Исходный текст:
• • • • • • •
Отец Бенуа и его близкое окружение
Заграничные друзья отца
Со Штернбергом, юным и высокодаровитым художником, отец дружил больше, чем с кем-либо. В периоды разлуки он вел именно с ним самую ревностную переписку, причем и он и Штернберг украшали свои письма бесчисленными чарующими рисунками. К великому горю отца, светлая дружба эта была нарушена кончиной Штернберга, для которого, как и для многих других уроженцев северных стран, пребывание в “райских” климатических условиях оказалось роковым. Он захворал скоротечной чахоткой, приведшей его к ранней могиле на кладбище у пирамиды Цестия, где вообще хоронили еретиков и схизматиков. Из других ближайших друзей отца я назову русских живописцев Фрикке и Скотти, скульпторов Рамазанова и Логановского, архитекторов Росси-младшего и Эпингера. Из них я уже никого (за исключением старичка Фрикке) не застал в живых, но мне кажется все же, что я со всеми ними общался, до того мне знакома была их наружность, увековеченная в острых и чарующих рисунках и акварелях (часто незлобиво карикатурных) папы, до того я как бы даже изучил их жесты, тики и замашки. Приятельские отношения, которые у отца завязались с немецкими художниками, увенчались тем, что он был “посвящен в рыцари” знаменитого клуба, собиравшегося и пировавшего в гротах Червары. Рыцарский свой диплом и программы каких-то шутовских сборищ этой “Червара риттершафт” папа хранил в своей “Семейной хронике”. Я любил разглядывать те мастерские виньетки (офорты Нейрейтера), которыми они были украшены, и теперь простить себе не могу, что я эти листы оставил на произвол судьбы в своей петербургской квартире. Еще более досадую я на то, что, покидая навсегда свою родину и свой родной дом, я не захватил с собой всех тех работ самого моего отца, которые достались мне по наследству. Что бы я теперь дал, чтобы снова войти в их обладание, чтобы иметь возможность их изучать — в частности любоваться тем листом, на котором в девяти эпизодах было изображено путешествие Н. Бенуа и его товарищей на пароходе из Анконы в Венецию.
• • • • • • •
Задание:
Ответьте по исходному тексту на три вопроса:
1. На каком кладбище был похоронен Штернберг?
2. Кого из перечисленных ближайших друзей отца автор застал в живых?
3. Какое путешествие было изображено в девяти эпизодах на листе, который вспоминает автор?
• • • • • • •
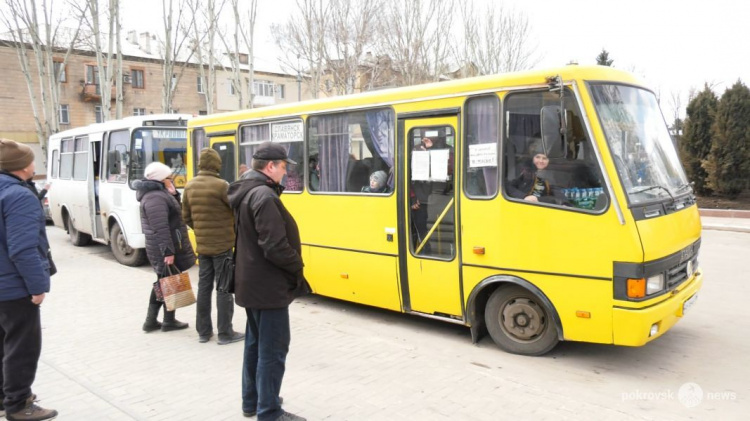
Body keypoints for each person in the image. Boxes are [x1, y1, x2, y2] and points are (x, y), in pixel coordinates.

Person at [227, 141, 309, 421]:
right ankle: (269, 411)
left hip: (251, 283)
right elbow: (274, 246)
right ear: (270, 166)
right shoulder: (264, 196)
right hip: (268, 286)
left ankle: (254, 401)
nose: (285, 173)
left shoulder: (247, 191)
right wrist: (298, 265)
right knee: (272, 351)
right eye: (284, 167)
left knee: (254, 344)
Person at [0, 139, 58, 421]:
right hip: (13, 287)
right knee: (22, 347)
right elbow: (23, 249)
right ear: (23, 166)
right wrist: (37, 287)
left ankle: (3, 398)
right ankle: (18, 404)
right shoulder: (19, 196)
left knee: (3, 344)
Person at [182, 148, 244, 345]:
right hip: (223, 246)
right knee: (224, 289)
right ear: (217, 165)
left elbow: (186, 217)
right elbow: (235, 211)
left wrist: (201, 231)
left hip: (203, 246)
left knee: (204, 288)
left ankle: (203, 332)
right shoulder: (221, 186)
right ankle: (225, 333)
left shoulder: (190, 186)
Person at [136, 162, 196, 333]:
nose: (173, 180)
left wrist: (174, 194)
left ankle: (161, 320)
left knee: (165, 282)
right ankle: (157, 321)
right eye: (170, 178)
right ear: (162, 179)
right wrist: (168, 251)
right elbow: (160, 227)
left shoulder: (160, 194)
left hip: (165, 246)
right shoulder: (155, 198)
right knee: (164, 282)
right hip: (163, 248)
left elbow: (174, 215)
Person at [410, 137, 433, 250]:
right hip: (416, 203)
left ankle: (424, 250)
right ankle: (425, 251)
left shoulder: (425, 167)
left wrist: (428, 149)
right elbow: (408, 184)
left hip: (423, 201)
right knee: (420, 231)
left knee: (421, 230)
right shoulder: (411, 168)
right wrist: (413, 199)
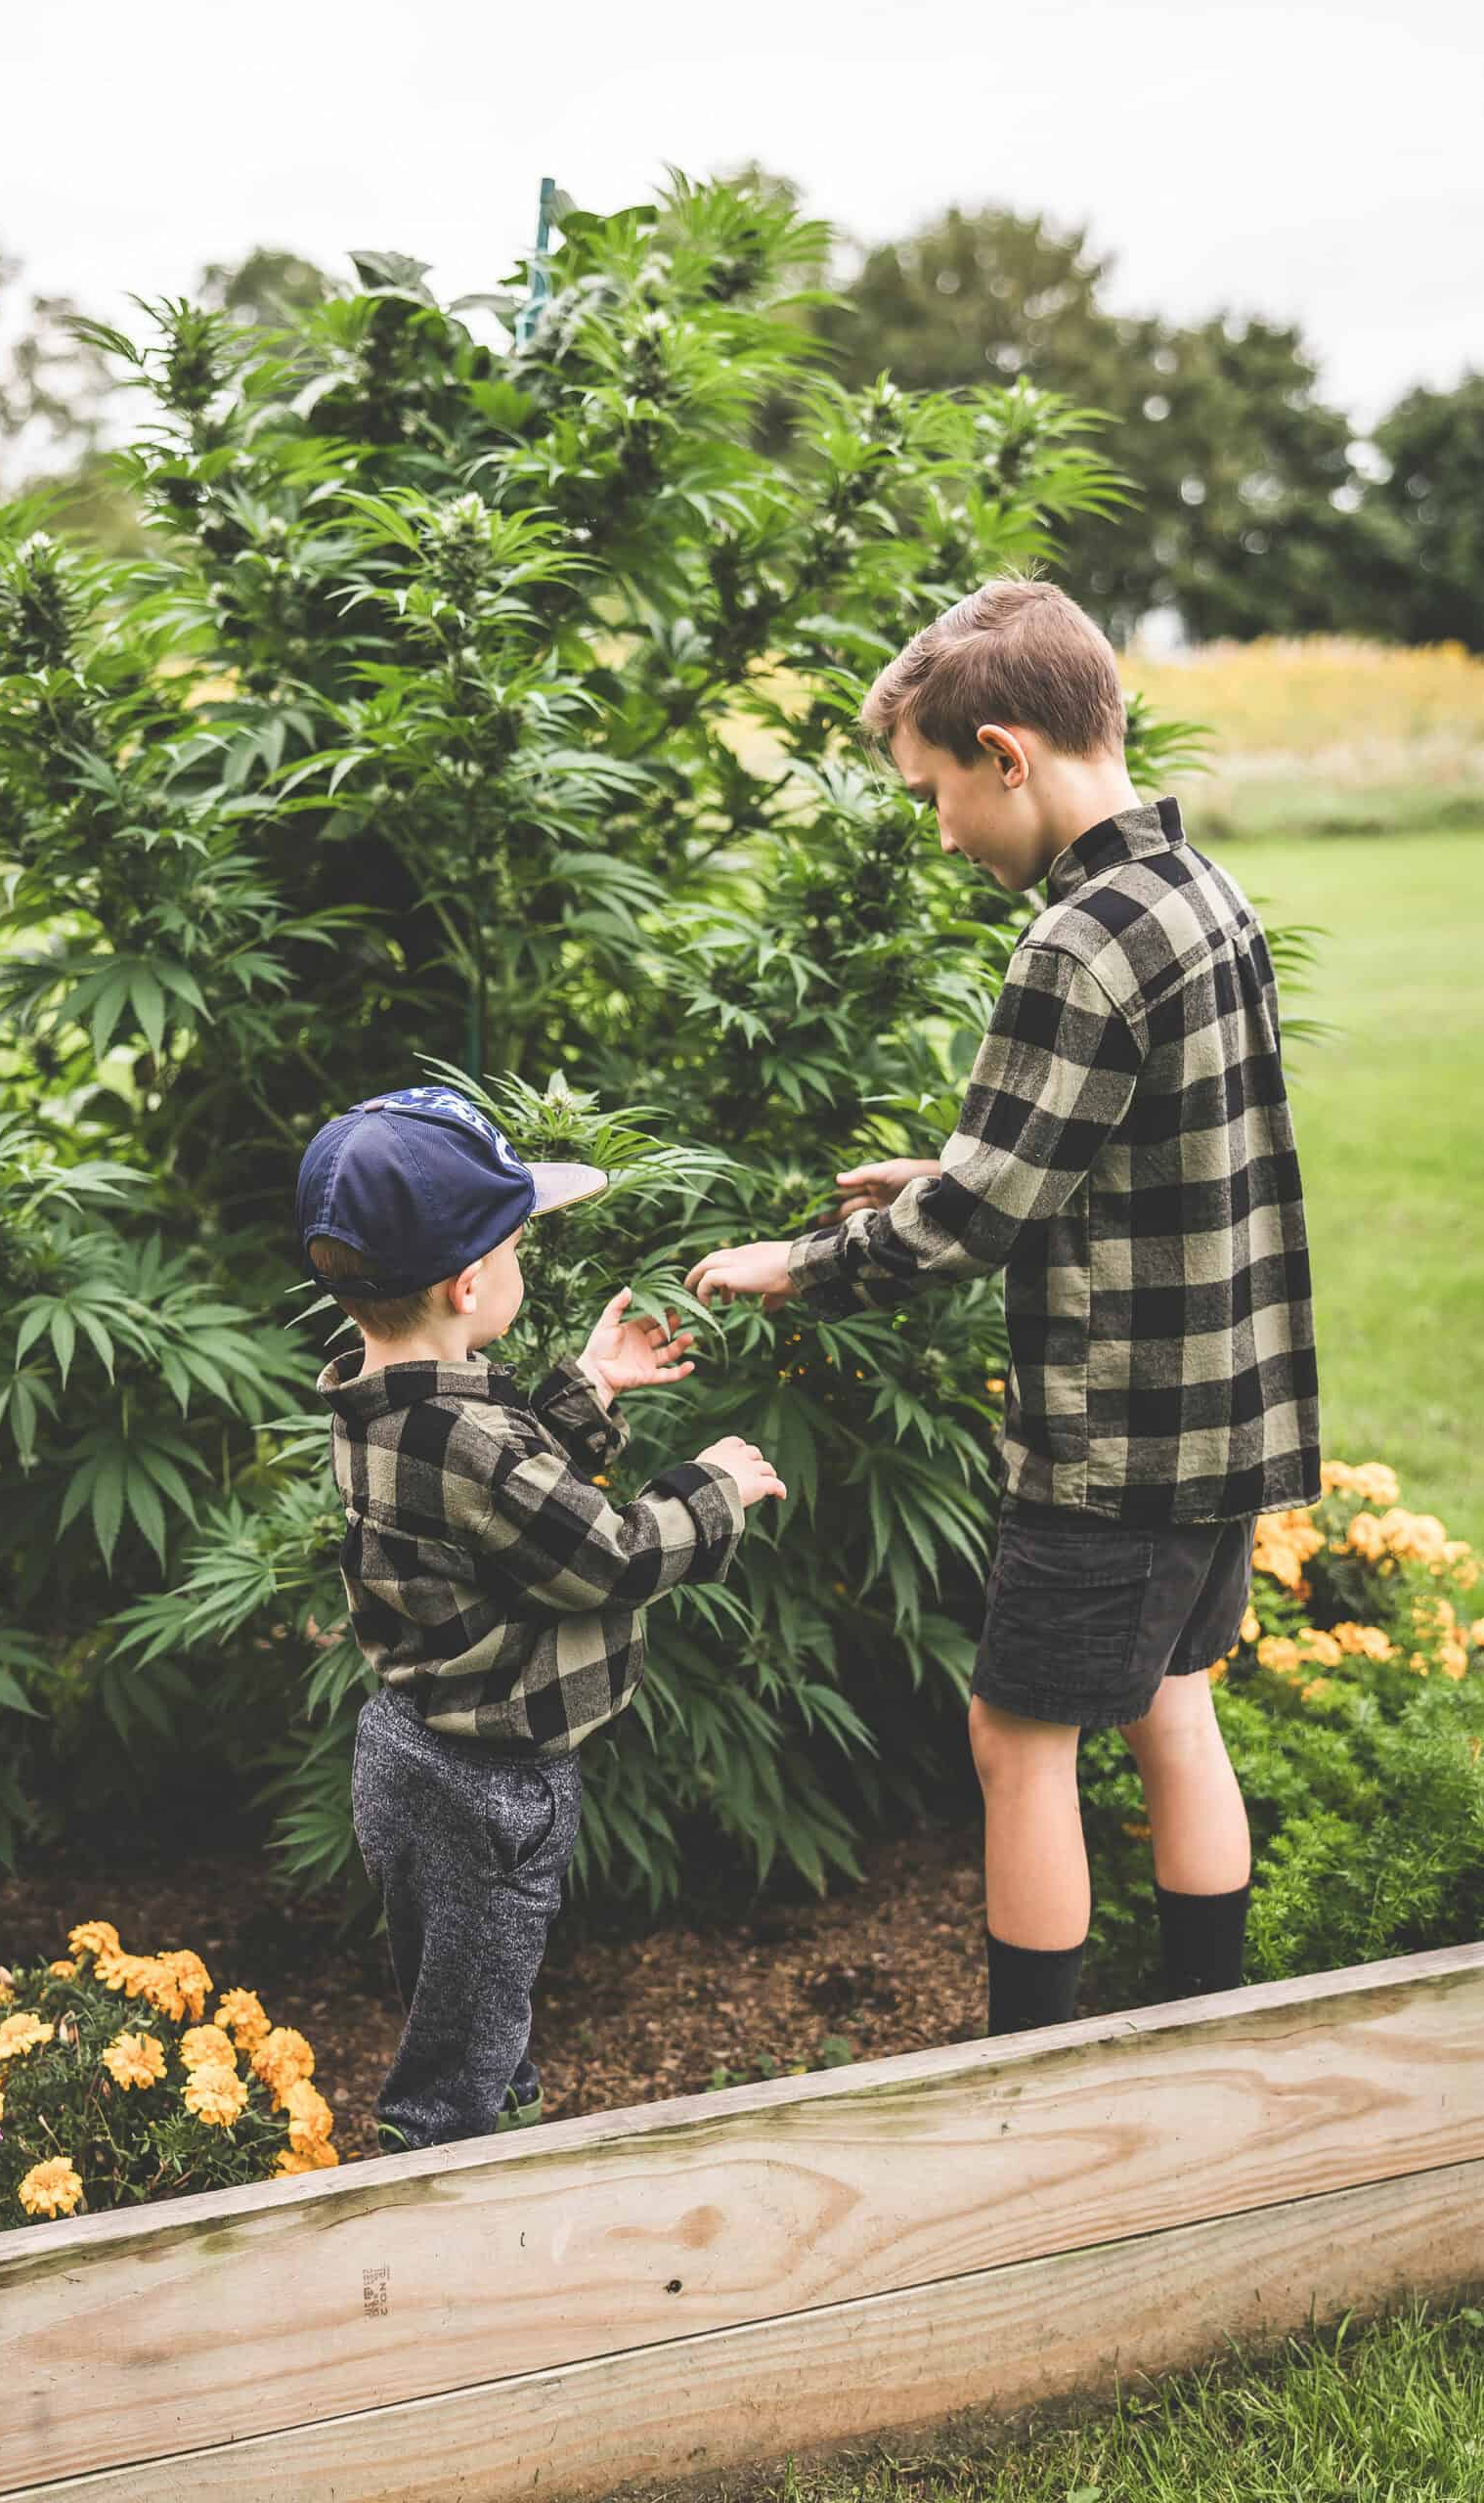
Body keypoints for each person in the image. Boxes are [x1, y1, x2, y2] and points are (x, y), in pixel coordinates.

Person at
• • • • • • •
Ожидаемый ответ:
1. На кладбище у пирамиды Цестия.
2. Фрикке.
3. Путешествие Н. Бенуа и его товарищей на пароходе из Анконы в Венецию.